I'm having to do more ediscovery and in my latest I wanted to ensure that email was deduplicated before exporting it to a pst. 

The first step (after getting the query built and run) is to generate the Report. Selecting the Deduplication box led me to believe that the process would do exactly that...dedupe. When the report process was complete, the report shows the number of items and size of the extract...and it is the same for the orginal query and after deduplication.

 

So then I went ahead and generated an export (again selecting deduplication). It created my pst files. After bringing them into Outlook, a very simple look in the first 100 emails....I found 18 duplicates.

 

Is there something missing in the process to run reports and exports to eliminate duplicate messages )or any object)?

 

when you are dealing with 250,000 emails, 20% is a large number that I dont have to look at.

4 Replies

Duplicates should still be listed in the report file. Are you running the query against a single mailbox or multiple ones?

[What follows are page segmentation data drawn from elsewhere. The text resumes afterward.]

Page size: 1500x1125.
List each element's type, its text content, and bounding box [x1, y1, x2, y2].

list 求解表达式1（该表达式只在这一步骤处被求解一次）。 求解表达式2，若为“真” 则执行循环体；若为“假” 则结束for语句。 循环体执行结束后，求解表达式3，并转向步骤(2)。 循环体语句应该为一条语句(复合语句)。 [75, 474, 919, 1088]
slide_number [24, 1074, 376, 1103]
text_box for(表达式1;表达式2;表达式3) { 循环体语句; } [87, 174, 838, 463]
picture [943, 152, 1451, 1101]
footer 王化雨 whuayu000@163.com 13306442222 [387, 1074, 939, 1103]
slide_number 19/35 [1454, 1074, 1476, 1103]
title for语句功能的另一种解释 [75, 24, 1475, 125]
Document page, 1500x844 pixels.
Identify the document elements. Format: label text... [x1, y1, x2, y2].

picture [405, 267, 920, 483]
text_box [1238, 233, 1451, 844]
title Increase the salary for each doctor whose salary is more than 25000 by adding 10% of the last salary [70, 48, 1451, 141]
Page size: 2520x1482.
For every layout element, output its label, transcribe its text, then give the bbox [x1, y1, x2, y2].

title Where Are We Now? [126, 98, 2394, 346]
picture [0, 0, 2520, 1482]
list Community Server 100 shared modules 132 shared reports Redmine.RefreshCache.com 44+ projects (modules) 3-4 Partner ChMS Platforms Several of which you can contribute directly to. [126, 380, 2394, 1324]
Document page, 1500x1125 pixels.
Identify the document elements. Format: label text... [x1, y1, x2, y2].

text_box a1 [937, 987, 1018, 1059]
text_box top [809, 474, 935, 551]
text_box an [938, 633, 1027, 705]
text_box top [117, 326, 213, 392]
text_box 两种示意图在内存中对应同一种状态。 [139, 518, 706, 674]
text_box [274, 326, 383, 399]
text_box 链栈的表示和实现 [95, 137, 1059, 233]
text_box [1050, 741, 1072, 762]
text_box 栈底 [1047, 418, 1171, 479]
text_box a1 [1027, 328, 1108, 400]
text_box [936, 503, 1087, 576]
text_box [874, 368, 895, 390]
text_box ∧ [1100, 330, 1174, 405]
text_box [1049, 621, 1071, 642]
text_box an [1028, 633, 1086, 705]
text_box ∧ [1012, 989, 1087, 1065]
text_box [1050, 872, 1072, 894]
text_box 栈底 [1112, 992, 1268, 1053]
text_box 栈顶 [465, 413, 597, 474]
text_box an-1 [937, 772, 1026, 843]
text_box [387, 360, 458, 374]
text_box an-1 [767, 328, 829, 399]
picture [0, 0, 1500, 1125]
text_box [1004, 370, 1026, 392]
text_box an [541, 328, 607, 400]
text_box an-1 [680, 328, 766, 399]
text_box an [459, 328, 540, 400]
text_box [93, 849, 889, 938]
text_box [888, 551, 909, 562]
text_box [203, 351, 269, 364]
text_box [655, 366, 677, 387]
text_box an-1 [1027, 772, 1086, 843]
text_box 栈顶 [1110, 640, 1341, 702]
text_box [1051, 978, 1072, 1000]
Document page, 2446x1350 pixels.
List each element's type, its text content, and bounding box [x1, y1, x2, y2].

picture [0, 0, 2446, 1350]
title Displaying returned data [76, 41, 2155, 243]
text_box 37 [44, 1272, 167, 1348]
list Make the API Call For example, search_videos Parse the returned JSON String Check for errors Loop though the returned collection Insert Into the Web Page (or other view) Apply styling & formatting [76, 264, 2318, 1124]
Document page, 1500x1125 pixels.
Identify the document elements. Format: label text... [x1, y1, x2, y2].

Vasil. I have done this against a single mailbox and multiple mailboxes. In the report generation, you are given the option to deduplicate, I select this option. The report is generated and there are two lines in the report; mailbox object count and size, mailbox object count and size after deduplication. Every report I run, these two rows are always have the same results. 

 

When exporting, again using the same deduplication option, I open the PST and perform a simple check for duplicates and I always find duplicate emails and calendar objects.

 

using a third part tool, I typically get a 15-25% reduction of objects after running an export that has been deduped.

Best Response confirmed by Bill Diekmann (Contributor)
Solution

Well I gave it a quick try and I seem to be able to confirm similar behavior. Need to take a more in-depth look to be sure though, but I'd certainly recommend opening a support ticket for this.

Hey, did you ever get a response from Microsoft on this one?